**Information supplied:**
Segment Open

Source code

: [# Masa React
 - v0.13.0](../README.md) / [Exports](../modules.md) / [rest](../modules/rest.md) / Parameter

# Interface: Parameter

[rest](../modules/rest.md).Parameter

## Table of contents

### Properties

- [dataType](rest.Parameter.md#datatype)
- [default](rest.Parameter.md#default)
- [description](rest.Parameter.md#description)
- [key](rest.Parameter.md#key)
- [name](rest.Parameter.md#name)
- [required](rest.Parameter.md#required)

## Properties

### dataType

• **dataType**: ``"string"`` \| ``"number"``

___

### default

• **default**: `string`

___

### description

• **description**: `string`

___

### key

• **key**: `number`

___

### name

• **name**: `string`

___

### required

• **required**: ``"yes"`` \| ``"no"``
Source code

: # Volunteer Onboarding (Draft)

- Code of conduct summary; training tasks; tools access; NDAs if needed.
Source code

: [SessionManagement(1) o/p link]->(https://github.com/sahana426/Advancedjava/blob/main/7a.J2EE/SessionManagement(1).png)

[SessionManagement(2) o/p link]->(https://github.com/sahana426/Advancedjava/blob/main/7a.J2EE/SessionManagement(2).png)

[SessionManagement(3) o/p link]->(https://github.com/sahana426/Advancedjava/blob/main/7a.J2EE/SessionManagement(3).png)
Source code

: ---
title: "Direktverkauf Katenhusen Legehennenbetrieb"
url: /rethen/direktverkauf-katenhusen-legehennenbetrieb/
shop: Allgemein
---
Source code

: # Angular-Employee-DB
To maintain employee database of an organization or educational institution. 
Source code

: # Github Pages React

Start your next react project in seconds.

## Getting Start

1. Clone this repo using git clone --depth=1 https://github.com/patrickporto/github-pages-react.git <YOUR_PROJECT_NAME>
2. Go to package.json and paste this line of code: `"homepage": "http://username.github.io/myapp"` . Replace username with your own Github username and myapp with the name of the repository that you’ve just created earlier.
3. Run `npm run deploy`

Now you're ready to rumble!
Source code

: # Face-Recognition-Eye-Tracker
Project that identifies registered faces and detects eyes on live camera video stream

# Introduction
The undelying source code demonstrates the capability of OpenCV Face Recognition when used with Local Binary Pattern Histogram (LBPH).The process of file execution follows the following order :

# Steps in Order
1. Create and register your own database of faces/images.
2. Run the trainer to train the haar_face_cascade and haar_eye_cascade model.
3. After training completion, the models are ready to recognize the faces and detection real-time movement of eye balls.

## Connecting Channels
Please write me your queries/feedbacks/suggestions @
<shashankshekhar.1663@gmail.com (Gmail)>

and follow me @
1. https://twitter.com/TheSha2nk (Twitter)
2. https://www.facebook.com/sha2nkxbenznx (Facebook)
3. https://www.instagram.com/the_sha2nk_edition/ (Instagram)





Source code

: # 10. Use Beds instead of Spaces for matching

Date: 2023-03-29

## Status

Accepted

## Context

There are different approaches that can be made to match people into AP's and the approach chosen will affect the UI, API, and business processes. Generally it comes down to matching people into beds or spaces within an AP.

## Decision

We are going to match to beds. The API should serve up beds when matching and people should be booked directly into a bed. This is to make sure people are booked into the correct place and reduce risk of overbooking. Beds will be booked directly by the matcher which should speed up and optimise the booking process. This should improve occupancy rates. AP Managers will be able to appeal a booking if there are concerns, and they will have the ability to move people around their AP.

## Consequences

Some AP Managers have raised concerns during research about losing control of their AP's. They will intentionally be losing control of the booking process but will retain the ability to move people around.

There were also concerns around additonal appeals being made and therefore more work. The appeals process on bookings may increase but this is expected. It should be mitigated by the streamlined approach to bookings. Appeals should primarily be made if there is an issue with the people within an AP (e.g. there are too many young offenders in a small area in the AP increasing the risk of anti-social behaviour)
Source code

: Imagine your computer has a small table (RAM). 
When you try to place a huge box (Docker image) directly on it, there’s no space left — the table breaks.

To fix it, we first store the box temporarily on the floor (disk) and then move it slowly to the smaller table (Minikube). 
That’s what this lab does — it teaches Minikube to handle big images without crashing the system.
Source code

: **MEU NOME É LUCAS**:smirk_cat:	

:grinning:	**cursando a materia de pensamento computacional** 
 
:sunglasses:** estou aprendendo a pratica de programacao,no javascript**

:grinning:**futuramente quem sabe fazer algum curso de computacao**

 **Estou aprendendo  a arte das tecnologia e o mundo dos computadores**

Segment Closed

**Exercise goal:** Count the lines in the listing above that contain the string "blob", and give only the count.

**Task result:** 3